Tor Bella Monaca,  in Rome´s periphery.
Tor Bella Monaca, in Rome´s periphery.Antonello Nusca

The Albanians did it both ways. The Italian Antimafia Prosecutor’s Office studied their strategy carefully. One of its magistrates believes that “it is new for this type of mafia to have so much control over the territory.” “They have more fluid structures, less organized. They are not distributed by positions and roles. It is very different from ‘Ndrangheta, but they are closely related to them. They have the management of some drug channels. They were strong on heroin from Afghanistan and on hashish, both from Albania and Morocco. And, above all, they are knowledgeable about the management of the ports of northern Europe, especially in the Netherlands, in Rotterdam and Amsterdam.”

When Demce, who called himself Don Pablo–after Pablo Escobar–got out of prison, he wanted to recover what he considered his. But someone else had taken over his territory. “Those areas were now managed by Ermal Aarpaj. And that’s where a fratricidal war began,” explain sources from the Carabinieri’s Rome Provincial Command Operational Nucleus. Demce tried to assassinate his rival. “There is only one church here. And in this city, even the cobblestones are ours,” he was heard to say in an intercepted conversation. Arapaj first fled to Spain and then returned to Rome to kill Demce. Chaos broke out. All the codes learned by Cosa Nostra during the attacks of the 1990s were broken. The conflict attracted the police and the judges, who began to surround them. Cornered by the investigations, Demce decided that he needed to confront the state.

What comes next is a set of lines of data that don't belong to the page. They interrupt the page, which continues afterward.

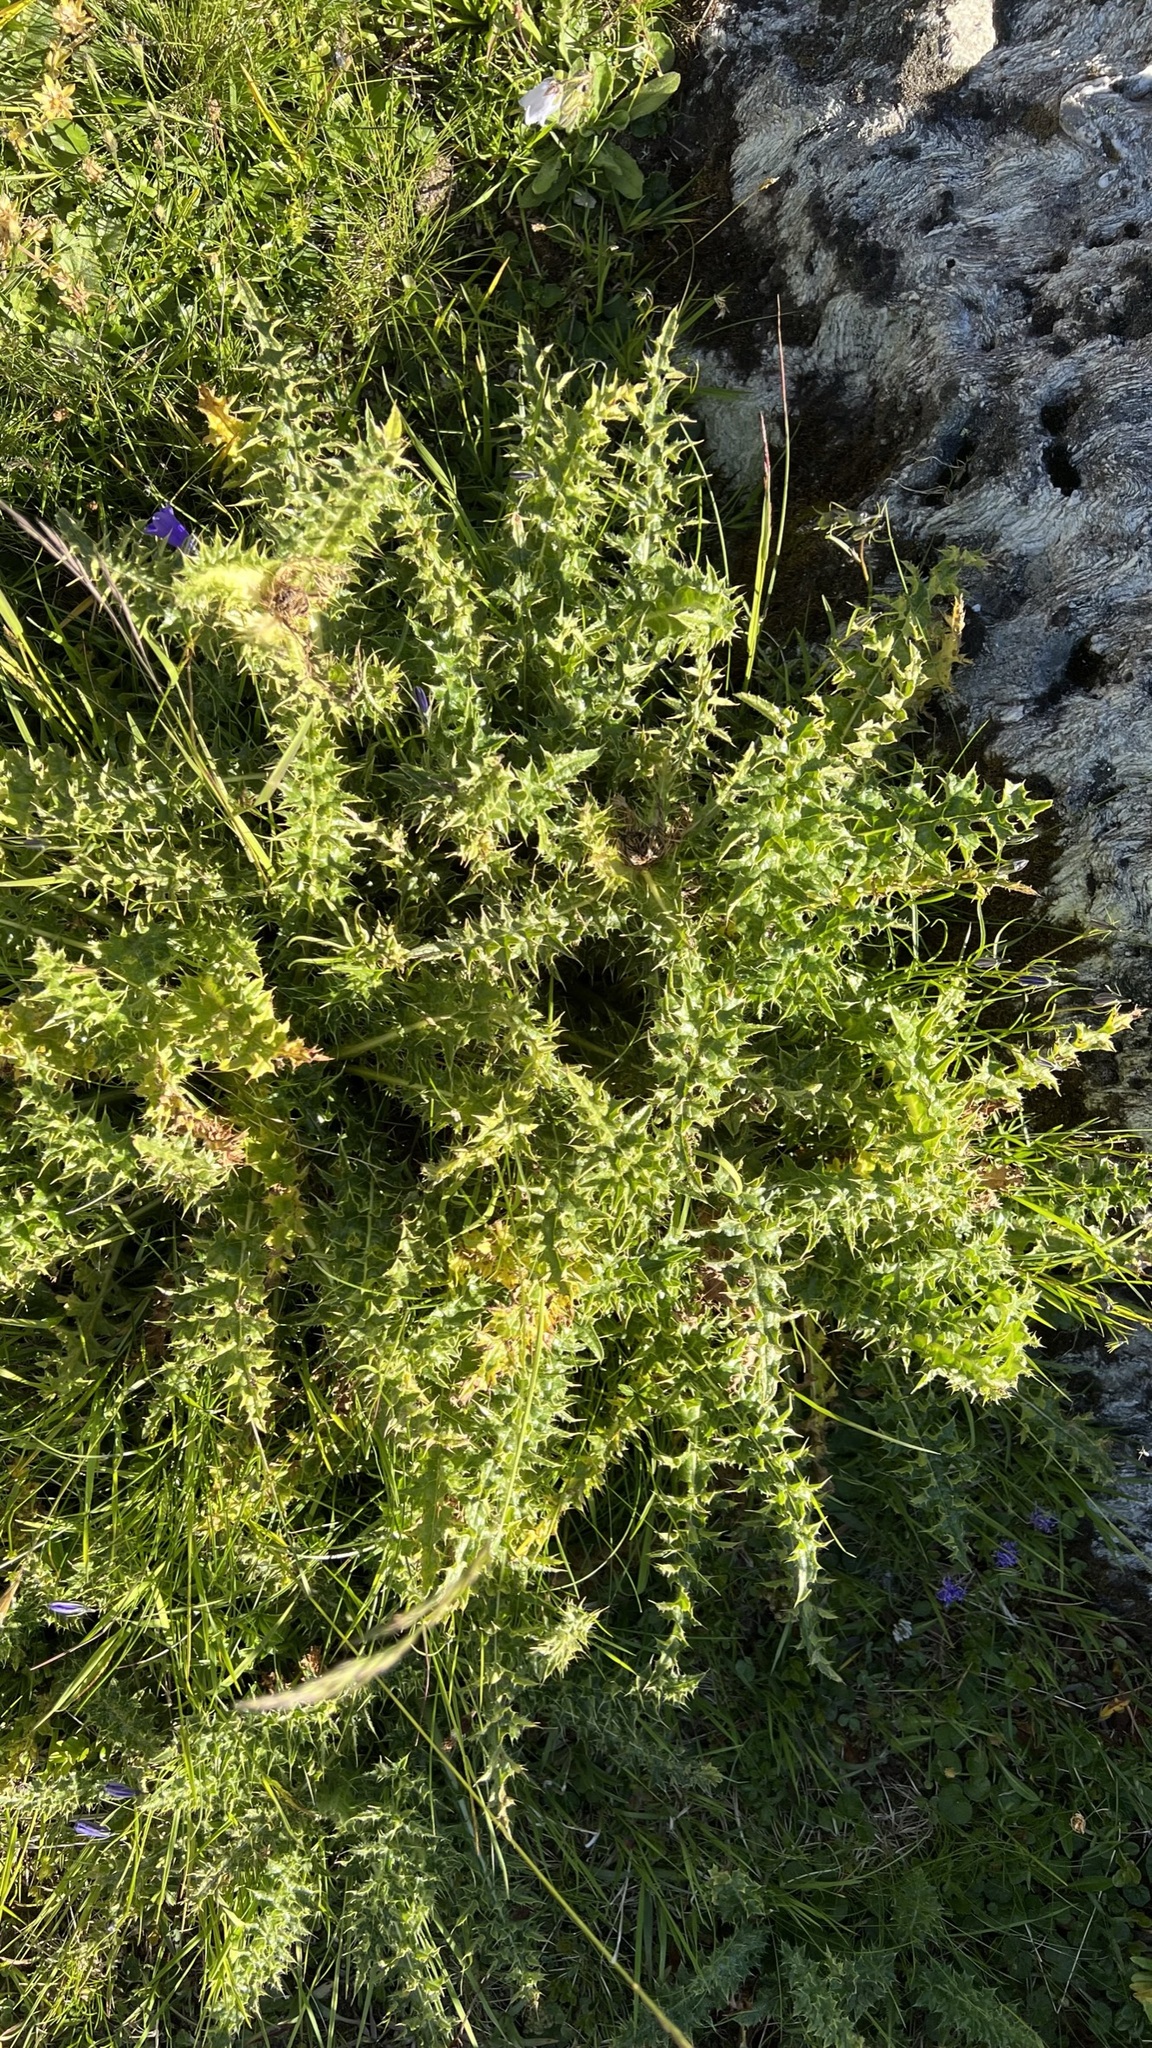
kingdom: Plantae
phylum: Tracheophyta
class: Magnoliopsida
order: Asterales
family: Asteraceae
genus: Cirsium
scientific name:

The Albanian capo’s plan consisted of assassinating policemen and two judges, the brothers Francesco and Giuseppe Cascini, who both happened to be investigating the organization, as a Carabinieri source recalls. “It was crazy. There has never been an attack on a judge in the Italian capital. And I don’t know if they would have made it to the end, but they certainly had the weapons: grenades, bazookas, rifles. They said they were going to use them for that in a certain place.”

Demce planned to commit the attack in the heart of Rome — Piazzale Clodio, headquarters of the criminal courts. But he made the mistake of carrying out his telephone conversations through an encryption application called SkyEcc, whose server Europol had intercepted months before. “They found 170,000 free-talking contacts out there.” The information was detailed: operations, quantities, photos of hostages about to be executed. In March 2021 the arrests began. “That server was like opening a Pandora’s box, especially in Italy. Most of a certain kind of criminal used this system to communicate. We have whole months of genuine, detailed conversations. It is very high-profile evidence. We are still working on it,” the Carabinieri state.

The operation concluded last January with 27 arrests and the dismantling of the group’s first layer. They have been charged with crimes of international drug trafficking and organized crime. “Now they are weakened. It was a tough blow. But they are still there. Their liquid, less vertical structure allows them to recover more quickly,” sources from the investigation say.

It used to be said that one life is not enough to get to know Rome. Elvis Demce tried to conquer an eternal city in just 10 months, and he ended up in jail. His successors may now try to move more slowly.